HOME > U+(ユープラス) > 奇論・暴論 > 第403回 猛威ふるう「身代金要求」の大規模サイバー攻撃
2017/05/22
ゴールデンウイーク明けは「大規模サイバー攻撃」のニュースが世界中を駆け巡った。攻撃の種類は「ランサムウエア」。システムに侵入して情報ファイルを勝手に暗号化して使用できなくし、暗号を復号化するソフトが欲しければカネを払え、と請求してくるのが「ランサムウエア」である。人質をとって金銭を要求するのと似ているので「身代金要求」のサイバー攻撃と呼んでいる。
被害は全世界に広がっており、150か国で攻撃を受けた痕跡があると言われる。例のない大規模な攻撃である。日本でも少なくとも2か所で攻撃を受けたことが公表されている。この攻撃の被害にあうと保存しているデータが使えなくなるので、大混乱が起こる。病院では患者の医療情報にアクセスできず、企業では顧客データや経営データにアクセスできなくなる、など業務遂行がストップし、人命にもかかわる危機的状況になる。
攻撃はどこから来るのか。韓国メディアなどでは、北朝鮮部隊の関与を疑っているが、発信元がどこであれ、今後も様々な攻撃者が出てくることを考慮して、ランサムウエアに対する備えをしておく必要がある。
報道によると、今回の攻撃ソフトは、米国家安全保障局(NSA)が見つけたマイクロソフトの基本ソフト(OS)「ウィンドウズ」の欠陥を衝いたものだという。この欠陥を、「シャドー・ブローカーズ」というハッカー集団がネットで暴露し、北朝鮮のハッカー集団がこの情報に基づいて攻撃のソフトを開発したとみられている。
このOSはすでにサポート期限が切れた「XP」で、「10」などに切り換えないままに使用しているパソコンユーザー企業を中心に被害が広がっている。マイクロソフトでは、サポート期限が切れているが、急きょ、例外的に「XP」の欠陥をふさぐための改良を加え、ユーザーにこのソフトを提供することを発表、防御を強めるように促している。

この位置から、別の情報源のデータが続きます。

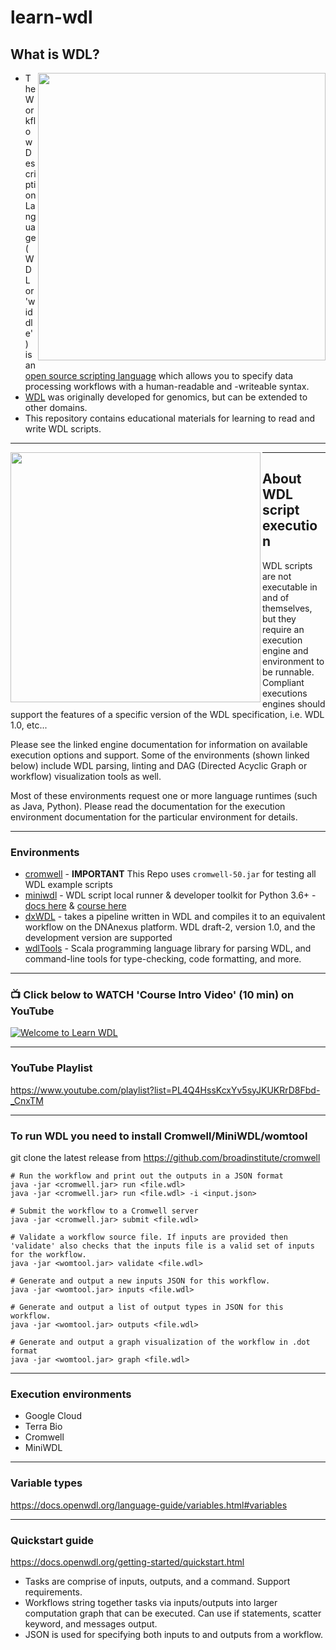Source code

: # learn-wdl

## What is WDL?

<img src="https://github.com/openwdl/learn-wdl/raw/master/images/wdl-icon.png" width="460" align="right">  

- The Workflow Description Language (WDL or 'widdle') is an [open source scripting language](https://github.com/openwdl/wdl) which allows you to specify data processing workflows with a human-readable and -writeable syntax. 
- [WDL](https://openwdl.org/) was originally developed for genomics, but can be extended to other domains.  
- This repository contains educational materials for learning to read and write WDL scripts.

---

<img src="https://github.com/openwdl/learn-wdl/raw/master/images/3-wdl.png" width="400" align="left">

---

## About WDL script execution

WDL scripts are not executable in and of themselves, but they require an execution engine and environment to be runnable. Compliant executions engines should support the features of a specific version of the WDL specification, i.e. WDL 1.0, etc...

Please see the linked engine documentation for information on available execution options and support. Some of the environments (shown linked below) include WDL parsing, linting and DAG (Directed Acyclic Graph or workflow) visualization tools as well.    

Most of these environments request one or more language runtimes (such as Java, Python).  Please read the documentation for the execution environment documentation for the particular environment for details.

---

### Environments 

 - [cromwell](https://github.com/broadinstitute/cromwell) - **IMPORTANT** This Repo uses `cromwell-50.jar` for testing all WDL example scripts
 - [miniwdl](https://github.com/chanzuckerberg/miniwdl) - WDL script local runner & developer toolkit for Python 3.6+ - [docs here](https://miniwdl.readthedocs.io/en/latest/getting_started.html) & [course here](https://github.com/openwdl/learn-wdl/tree/master/6_miniwdl_course)
 - [dxWDL](https://github.com/dnanexus/dxWDL) - takes a pipeline written in WDL and compiles it to an equivalent workflow on the DNAnexus platform. WDL draft-2, version 1.0, and the development version are supported
 - [wdlTools](https://github.com/dnanexus-rnd/wdlTools) - Scala programming language library for parsing WDL, and command-line tools for type-checking, code formatting, and more.
 ---

### 📺 Click below to WATCH 'Course Intro Video' (10 min) on YouTube

[![Welcome to Learn WDL](/images/learn-wdl-intro.png)](https://www.youtube.com/watch?v=RtcW2Zdn_28 "Welcome to Learn WDL")

---


### YouTube Playlist 

https://www.youtube.com/playlist?list=PL4Q4HssKcxYv5syJKUKRrD8Fbd-_CnxTM 

---

### To run WDL you need to install Cromwell/MiniWDL/womtool
git clone the latest release from https://github.com/broadinstitute/cromwell

```
# Run the workflow and print out the outputs in a JSON format
java -jar <cromwell.jar> run <file.wdl>
java -jar <cromwell.jar> run <file.wdl> -i <input.json>

# Submit the workflow to a Cromwell server
java -jar <cromwell.jar> submit <file.wdl>

# Validate a workflow source file. If inputs are provided then 'validate' also checks that the inputs file is a valid set of inputs for the workflow.
java -jar <womtool.jar> validate <file.wdl>

# Generate and output a new inputs JSON for this workflow.
java -jar <womtool.jar> inputs <file.wdl>

# Generate and output a list of output types in JSON for this workflow.
java -jar <womtool.jar> outputs <file.wdl>

# Generate and output a graph visualization of the workflow in .dot format
java -jar <womtool.jar> graph <file.wdl>
```

---

### Execution environments
- Google Cloud
- Terra Bio
- Cromwell
- MiniWDL

---

### Variable types

https://docs.openwdl.org/language-guide/variables.html#variables

---

### Quickstart guide

https://docs.openwdl.org/getting-started/quickstart.html

- Tasks are comprise of inputs, outputs, and a command. Support requirements.
- Workflows string together tasks via inputs/outputs into larger computation graph that can be executed. Can use if statements, scatter keyword, and messages output.
- JSON is used for specifying both inputs to and outputs from a workflow.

しかし、基本的に、バックアップ用にファイルのコピーを別のところに保管するようにしておけば、被害は最小限に抑制できるはずである。1つのファイルが暗号化されて使えなくなったら、副のファイルで代行すれば良いのではないか。
もちろん、バックアップには経費がかかる。現場の担当者が提案しても、経費が増加するので、経営トップの許可が下りるかどうか、という問題が残る。しかし、バックアップはランサムウエアだけではなく、災害や故障などの備えでもある。
「カネを払えば暗号を解くキーワードを教える」という攻撃者の要求に屈すれば、繰り返し、何度でも狙われることになる。その方が膨大な出費を余儀なくされるだろう。それよりもバックアップを取っておいてランサムウエアにも災害にも強いシステムに変えておく方が賢明ではないか。